暑い日に、たこ焼きが食べたくなった。
ついでに、くずる小さい娘をベビーカーに乗せて出かけて、機嫌でもとってやろうと思った訳だ。
そのたこ焼き屋さんの場所は何となく知っていて、一度行きたいと前々から考えていたのだ。
車ならすぐと思っていたが、ベビーカーを押して歩くと、まあまあな距離。普段歩かないと、それすら分からないものなんだな。
途中、本屋が見えたので中で涼んでやろうと近づいてみたが、その本屋の一階はマッサージ屋になっていて、本屋は二階に移転していた。
古い建物なので、エレベーターがなく階段のみ。そのままではベビーカーは上がれないし、涼む為に抱えて上がるのでは、意味がない。
娘の機嫌も悪くないので、ベビーカーを押して歩き出した。
あっつい中、ようやくお店に着いた。
大きくないお店で、メニューはたこ焼きだけ、何年も前からある雰囲気だ。
お店にはメイクバッチリのお姉さんが二人。親子と思われる。ちなみに親の方は白髪だ。
若いお姉さんの方から、「1個?」と。
1皿10個と書いてあるので、一皿を一個、二個と、このお店は呼んでるだなと思い、
「3っつください」
思わず、3つ。しかも皿も個も使わなかった。
たこ焼きの単位は、1個、2個、でセットになると皿とかパックじゃないかと考えていると、
お姉さんが
「暑いね、ベビーカーの背中、冷やす物、入ってるの?」
暑い中、娘の事を心配してくれたようだ。
思いつきで出かけたので、何の用意もしてこなかった。イクメン失格だ。
「いやぁ、何も無いんですよ。」
娘の背中に敷いてあるタオルをパタパタさせて答えた。
「タオル貸して」
お姉さんが手を伸ばしてきた。
たこ焼きのお代金を払う前に、私はタオルを出すのだろうかと思ったが、これは娘を思っての事だと感じ、手渡した。
お姉さんがタオルを掴むと奥に消えていった。
白髪のお姉さんがたこ焼きを渡してきたのでお代金を渡す。良い匂いだ。
奥からお姉さんがやってきて
先程のタオルが何かをくるんでいる。
「タオルに保冷剤入れたから使って。返さなくていいから。」
「ありがとうございます。良いんですか?助かります。
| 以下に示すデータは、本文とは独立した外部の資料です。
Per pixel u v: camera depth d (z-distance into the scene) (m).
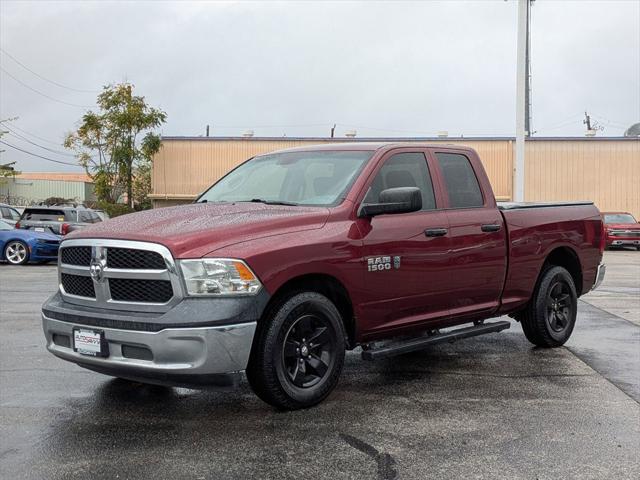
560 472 3.86
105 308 4.70
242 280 4.50
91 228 5.06
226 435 4.44
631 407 5.14
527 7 20.62
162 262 4.48
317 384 5.03
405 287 5.57
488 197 6.54
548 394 5.49
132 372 4.55
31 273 16.22
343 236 5.12
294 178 5.85
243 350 4.49
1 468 3.88
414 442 4.33
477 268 6.21
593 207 7.91
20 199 47.22
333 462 3.98
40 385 5.68
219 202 5.79
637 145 33.62
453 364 6.56
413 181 5.92
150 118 36.34
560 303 7.37
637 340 7.80
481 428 4.62
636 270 18.12
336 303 5.34
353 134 35.00
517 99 20.67
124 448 4.20
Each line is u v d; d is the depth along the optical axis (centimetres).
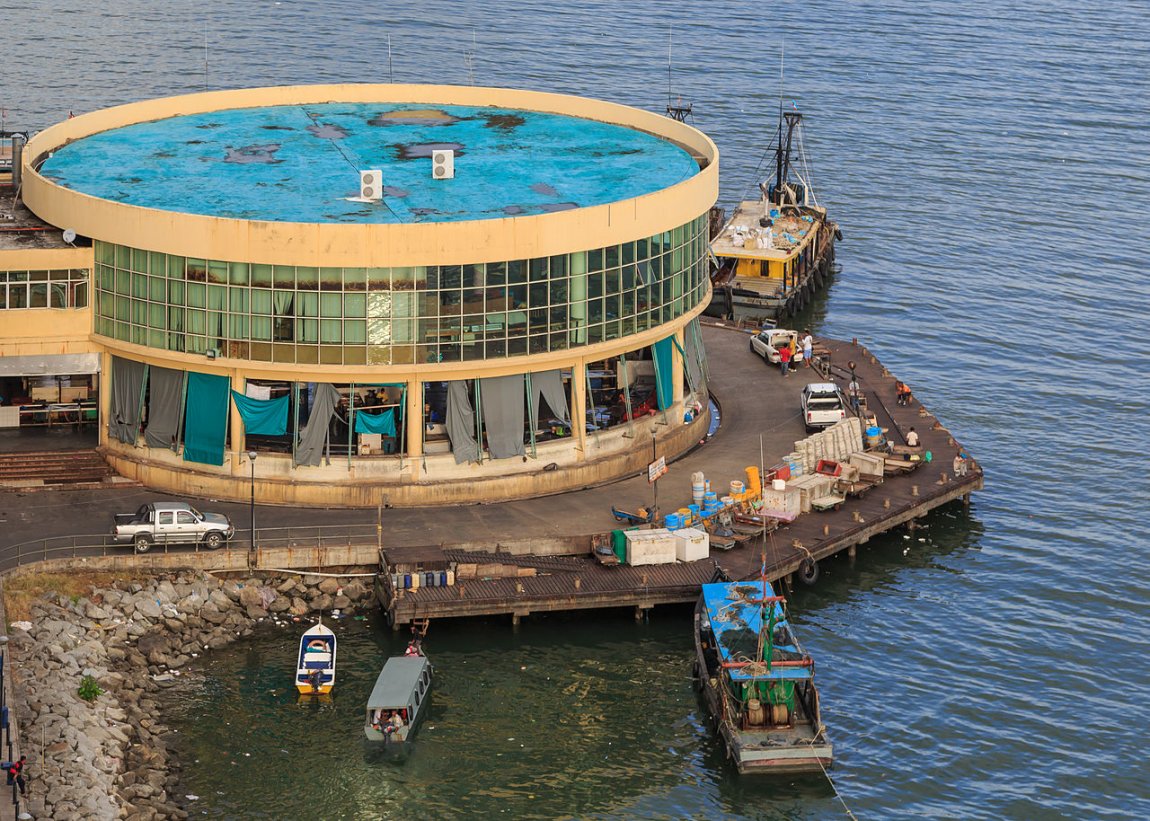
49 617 9750
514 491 11306
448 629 10294
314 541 10588
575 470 11469
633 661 10081
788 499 11212
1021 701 9925
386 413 11088
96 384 11925
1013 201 19525
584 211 11038
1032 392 14500
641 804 8894
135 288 11056
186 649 9906
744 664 9250
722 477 11794
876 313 16250
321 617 10319
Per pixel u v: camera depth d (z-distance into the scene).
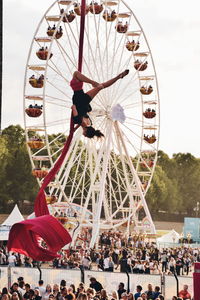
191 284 47.38
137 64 94.94
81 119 27.66
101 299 38.56
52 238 26.23
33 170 88.31
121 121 89.31
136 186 96.12
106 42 89.94
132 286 48.00
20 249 27.58
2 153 185.50
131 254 79.00
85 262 68.25
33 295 40.41
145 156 110.75
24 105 86.50
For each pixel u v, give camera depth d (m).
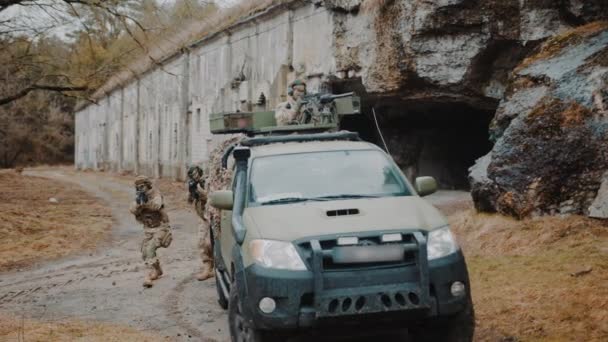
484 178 10.68
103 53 25.83
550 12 14.26
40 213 22.84
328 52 19.88
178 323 8.59
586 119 9.53
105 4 23.91
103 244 17.23
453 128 22.91
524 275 8.06
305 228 5.96
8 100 25.66
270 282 5.71
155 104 44.56
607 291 6.99
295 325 5.66
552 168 9.68
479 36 15.37
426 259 5.74
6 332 8.05
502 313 7.17
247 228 6.31
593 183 9.35
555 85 10.12
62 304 10.16
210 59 32.78
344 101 10.18
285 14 22.98
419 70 16.33
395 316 5.70
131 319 8.92
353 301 5.61
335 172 7.13
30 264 14.44
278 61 23.88
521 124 10.13
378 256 5.74
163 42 40.69
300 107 10.79
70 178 53.19
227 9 30.59
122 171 54.50
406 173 22.38
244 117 10.80
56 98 78.56
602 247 8.30
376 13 17.52
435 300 5.78
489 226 10.12
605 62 9.87
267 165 7.25
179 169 38.66
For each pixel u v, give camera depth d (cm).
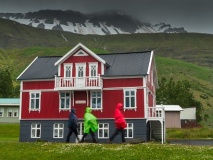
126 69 5150
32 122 5253
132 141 3294
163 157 2469
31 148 2912
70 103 5169
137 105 4909
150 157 2467
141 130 4844
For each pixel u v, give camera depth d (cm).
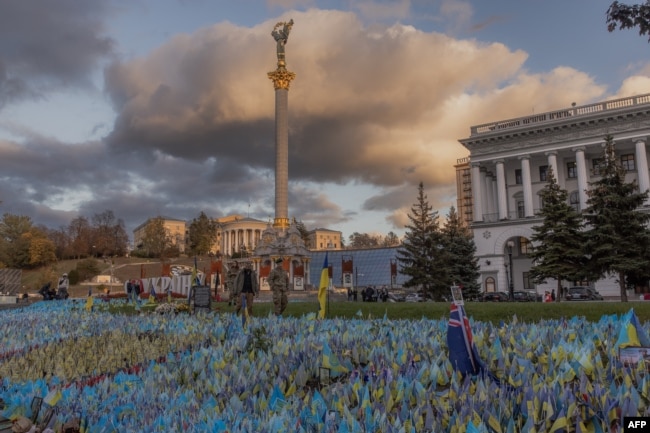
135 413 624
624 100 6531
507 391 619
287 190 6931
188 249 16850
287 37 6950
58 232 16062
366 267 9250
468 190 14500
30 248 12712
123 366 1091
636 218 4034
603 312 1680
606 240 4088
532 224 6600
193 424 544
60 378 964
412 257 5188
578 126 6625
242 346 1009
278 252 6725
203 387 754
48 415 691
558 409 543
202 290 2270
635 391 559
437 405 574
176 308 2270
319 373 795
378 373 724
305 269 7019
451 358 750
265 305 2600
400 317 1891
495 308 1861
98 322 1845
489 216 7238
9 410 732
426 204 5138
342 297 6175
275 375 796
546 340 903
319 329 1215
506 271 6794
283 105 6894
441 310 1892
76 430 651
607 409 539
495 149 7175
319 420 527
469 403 554
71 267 14062
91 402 715
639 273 4038
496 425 498
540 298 5531
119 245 16112
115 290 10300
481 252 6894
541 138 6875
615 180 4119
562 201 4497
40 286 10769
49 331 1706
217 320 1648
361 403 593
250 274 1953
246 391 692
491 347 845
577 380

」
大きめの保冷剤だった。汗ばんだ娘の背中に冷気を感じるタオルを入れた。
次のお客さんがいるので、挨拶もほどほどでお店から離れた。
常連客でもないのに、こんな事してもらえて嬉しさと温かみを感じてしまった。
たこ焼き焼いてるお姉さん達の方が、余程暑いだろうなと思いながら、家に向かって歩く。
信号待ちでベビーカーをのぞいてみると、娘はグッスリ眠っていた。